Task objective :: Locate each line in the records containing "status". Copy it.

*** Supplied material Section Begins ***

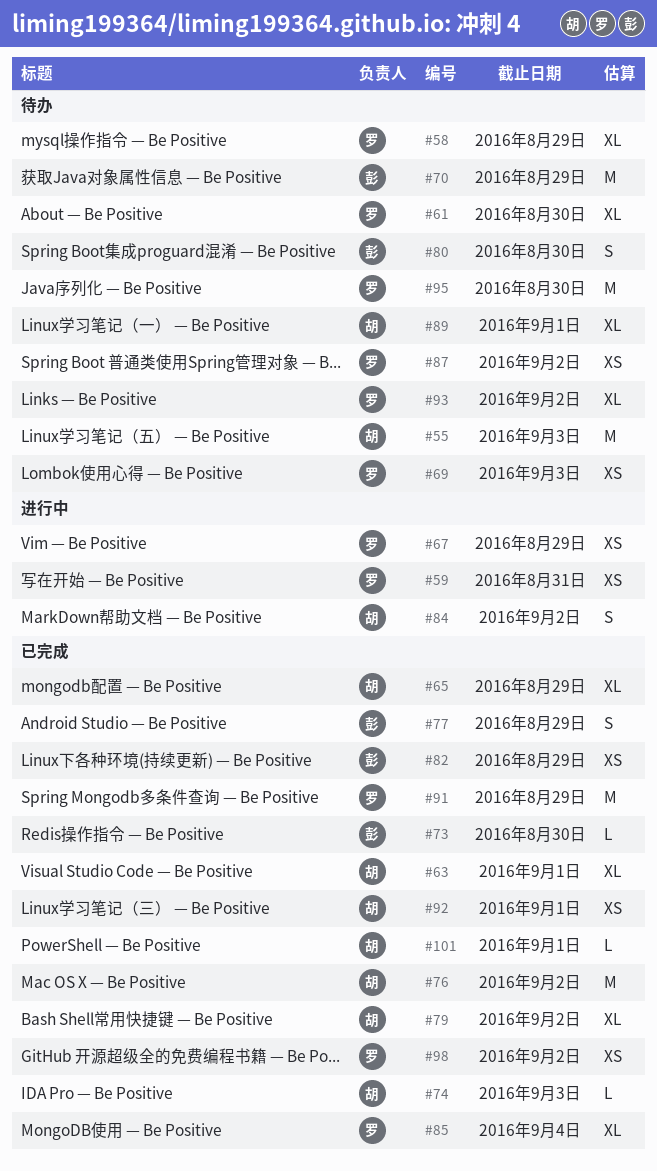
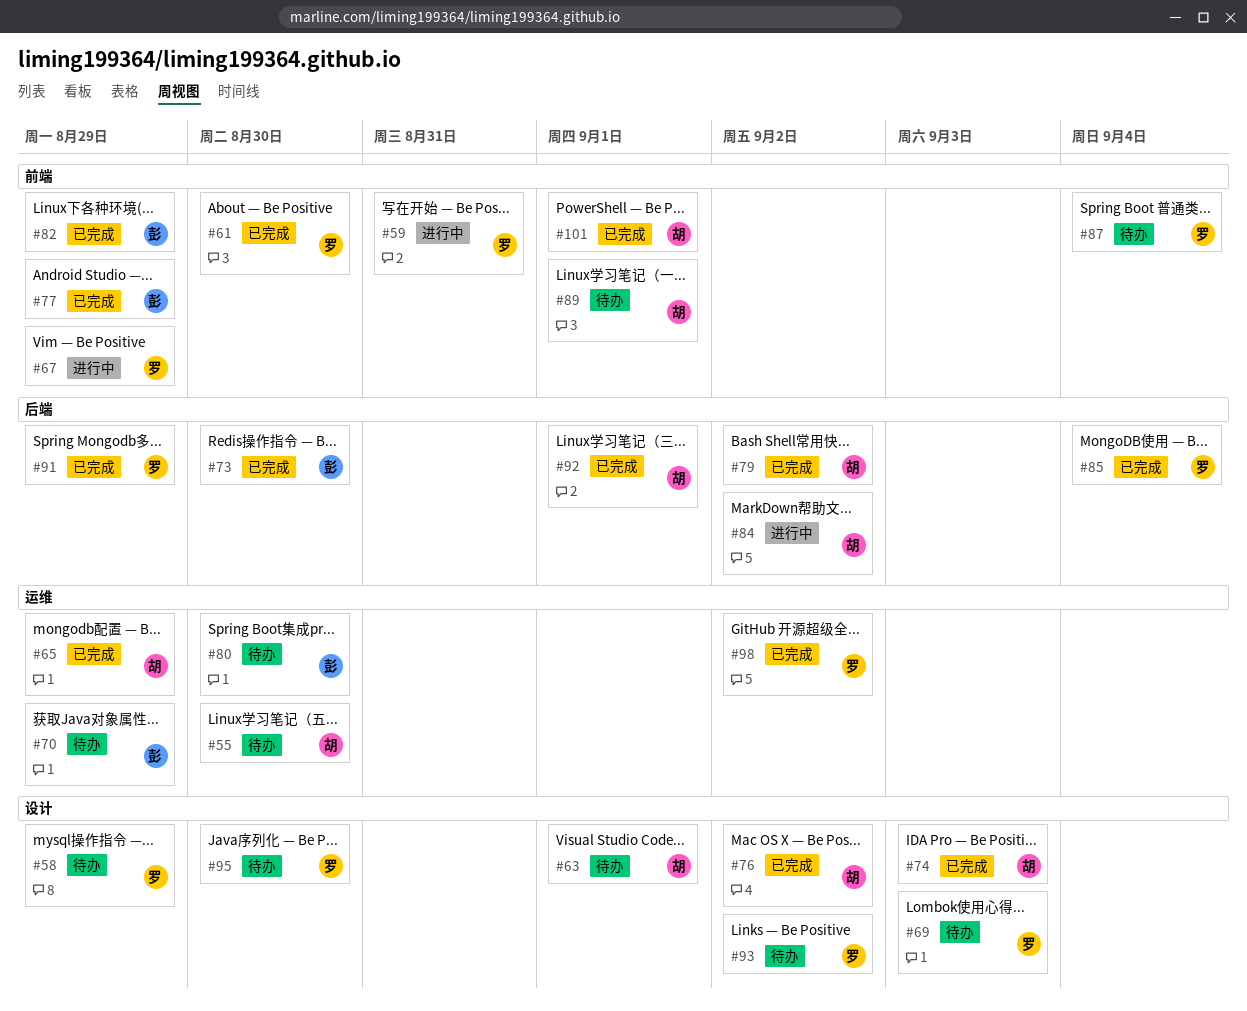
#55, due: Sep 3 -> Aug 30
#61, status: 待办 -> 已完成
#63, status: 已完成 -> 待办
#87, due: Sep 2 -> Sep 4

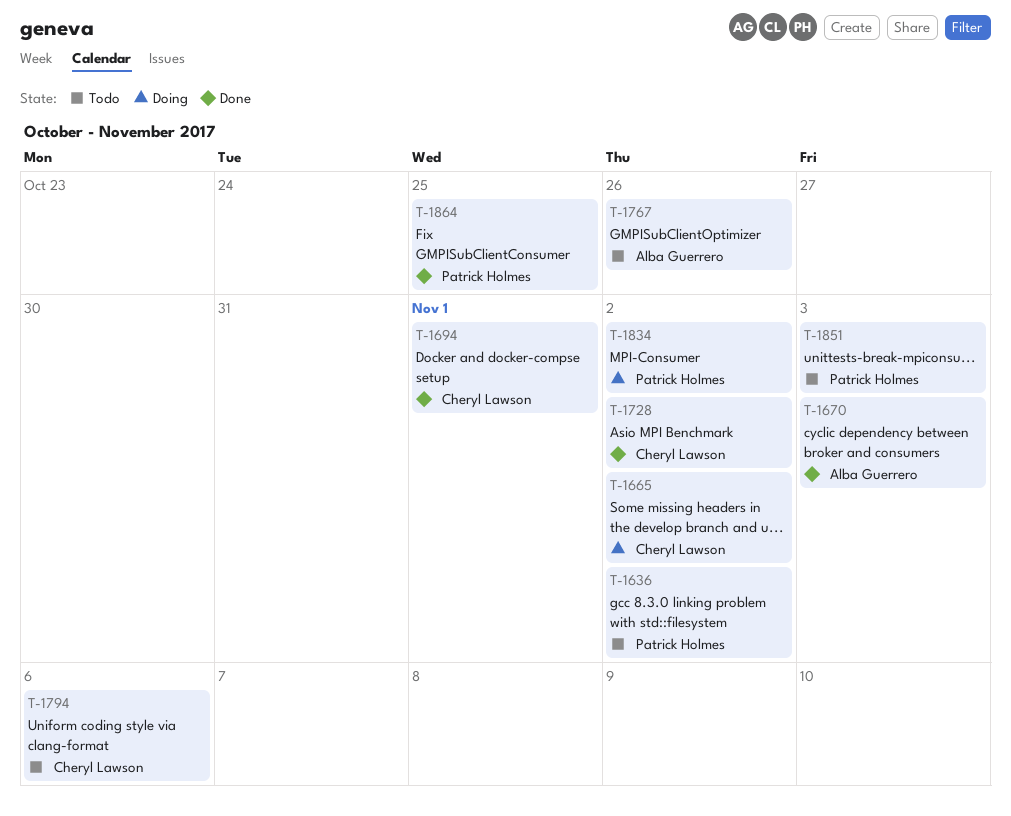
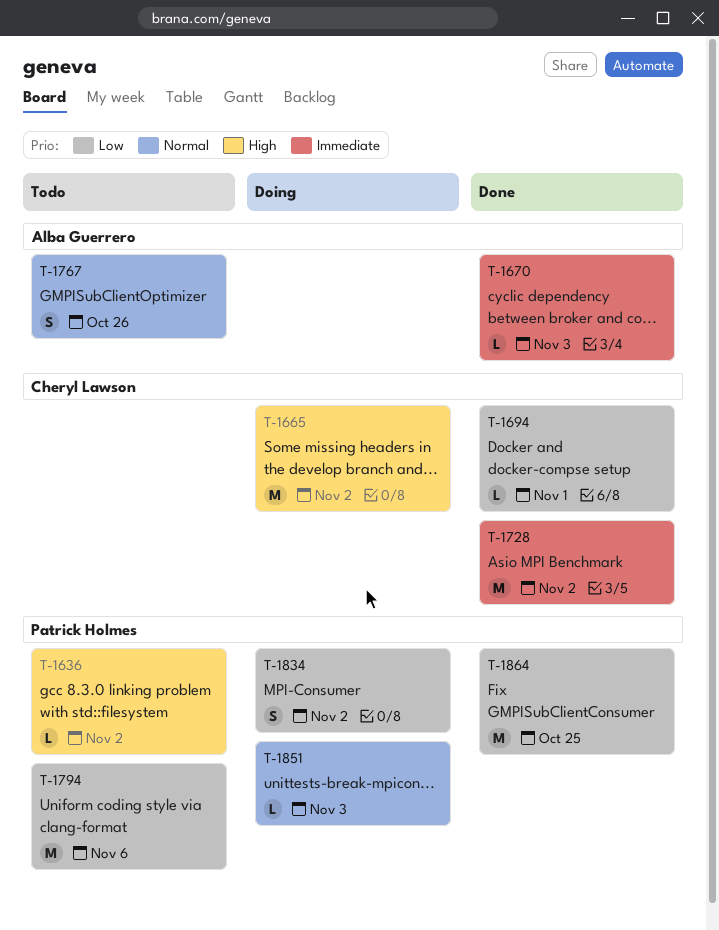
T-1794, owner: Cheryl Lawson -> Patrick Holmes
T-1851, status: Todo -> Doing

*** Supplied material Section Ends ***

Response to this exercise ::
#61, status: 待办 -> 已完成
#63, status: 已完成 -> 待办
T-1851, status: Todo -> Doing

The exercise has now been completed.